6/10
Slightly Above Average MacLean Yarn About Heroin Smuggling
19 December 2009
Warning: Spoilers
Historically, the 1946 Dick Powell movie "To The Ends of the Earth" kicked off the drug smuggling movie genre when the old Production Code Administration amended the infamous Motion Picture Code in 1946 to allow the depiction of narcotics traffic. Previously, the PCA refuses in most instants to let filmmakers name the narcotics in their movies, much less show people abusing these substances. "The French Connection" captured the most awards with a Best Picture Oscar in 1971, and then the Alistair MacLean heroin thriller "Puppet on a Chain" came out in 1972. The formulaic "Puppet on a Chain" is not half as exciting as either "The Satan Bug" or "When Eight Bells Toll," two superior MacLean sagas. This ranks one of the lesser MacLean melodramas.

Since Dutch authorities in Amsterdam cannot get a fix on the folks in their fair city who are smuggling tons of heroin to the United States, a dapper but divorced narcotics agent from Washington, Paul Sherman (Sven-Bertil Taube of "The Eagle Has Landed"), heads to the city of canals and barrel organs to see what he can do.
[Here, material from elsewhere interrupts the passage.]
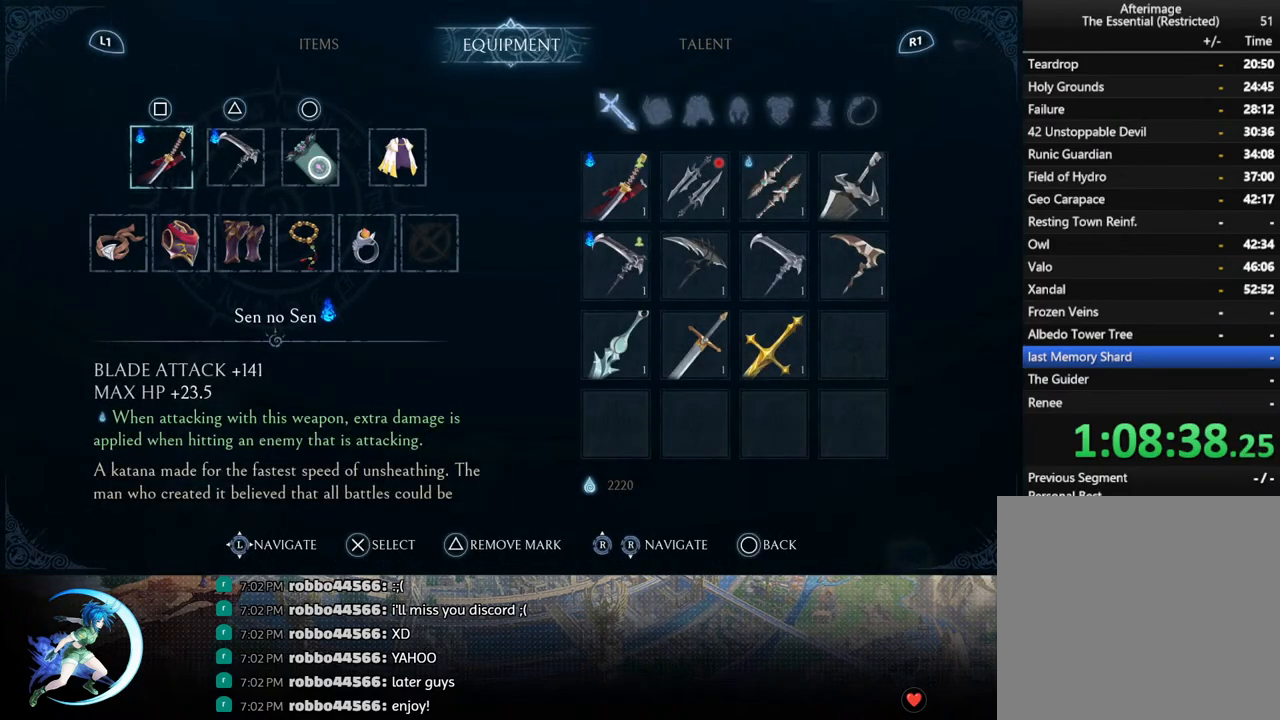
{"buttons": [], "left_stick": "center", "right_stick": "center", "events": []}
Alistair MacLean astonished everybody with his dynamic "Where Eagles Dare" screenplay, but nobody will be astonished by this lethargic thriller that spins more time with talk instead of action. For example, sixty-four minutes elapses before director Geoffrey Reeves stages a decent hand-to-hand combat fight. Okay, the earlier fight scene at 21 minutes into the action in the hotel room where our hero stays qualified as a one-sided, disposable scuffle, even though the intruder died. Anyhow, this respectable mystery unfolds after three people are gunned down by a mustached hit-man wearing gloves and armed with a silenced automatic pistol. Dude drives up, walks in, and guns them down in the living room.

The next thing we see is our handsome hero aboard a jet landing in Amsterdam. A man is shot at the airport where Sherman was supposed to have made a rendezvous with him. Anyway, Amsterdam authorities are not happy with the arrival of Sherman and the interference of a Yankee narco man in their backyard. The only remnant of "Where Eagles Dare" here is the use of a back-up agent, Maggie (Barbara Perkins of "Valley of the Dolls"), who does a bit of her own snooping without arousing suspicion. Yes, like the Mary Ure character in "Where Eagles Dare," nobody is supposed to know that Maggie is a part of the plan. Maggie investigates a suspicious looking church where Bibles are passed out to nuns wearing fishnet hose. Naturally, Maggie and Sherman have an intimate moment to smooch before he proves his action hero chops against a thug who loves to strangle his victims.

Meegeren (Vladek Sheybal of "From Russia with Love") serves as the minister but you know that he is up to no good. Hmm! Meanwhile, Amsterdam Police Chief Colonel De Graaf (Alexander Knox of "You Only Live Twice") resents the cooperation that he has to extend to the troublesome Sherman. Things grow more interesting after the heroine is murdered by the evil villain who wraps a chain around her neck and strangles her. Of course, we are not shown the entire strangulation, but Barbara Parkins does a great job of begging for mercy before she winds up dangling next to a doll whose facial features resemble her. Eventually, our hero shows up at the castle where the villains hide out. Not only does Sherman discover a heroin laboratory with dolls neatly arranged for packing, but he also stumbles into Maggie hanging from the ceiling. The villain tries to dispose of him initially by piping the deafening sounds of clocks chiming into his ears via a headset. Fifteen minutes of this will drive a man crazy, the villain warns, but twenty will kill him. Lenser Jack Hildyard does a good job of enhancing the agony that our hero feels by photographing him with wide-angle lens. The resourceful Sherman escapes.

Eight-one minutes into the action, Don Sharp takes over from Reeve and helms an outstanding power boat speed chase through the canals of Amsterdam that concludes with the villain smashing into a gate. The villain wearing a white suit and fedora is a nice touch. Anyway, Sherman tracks down the villains behind the villain and a neat revelation occurs when they surprise our hero. Yes, there is a dirty cop involved in these hijinks. The chief villain explains that each doll can pack up to $60-thousand dollars in heroin. The finale includes a brief gunfight at a shadowy warehouse where the hero takes a slug in the shoulder and the villain takes a fatal plunge.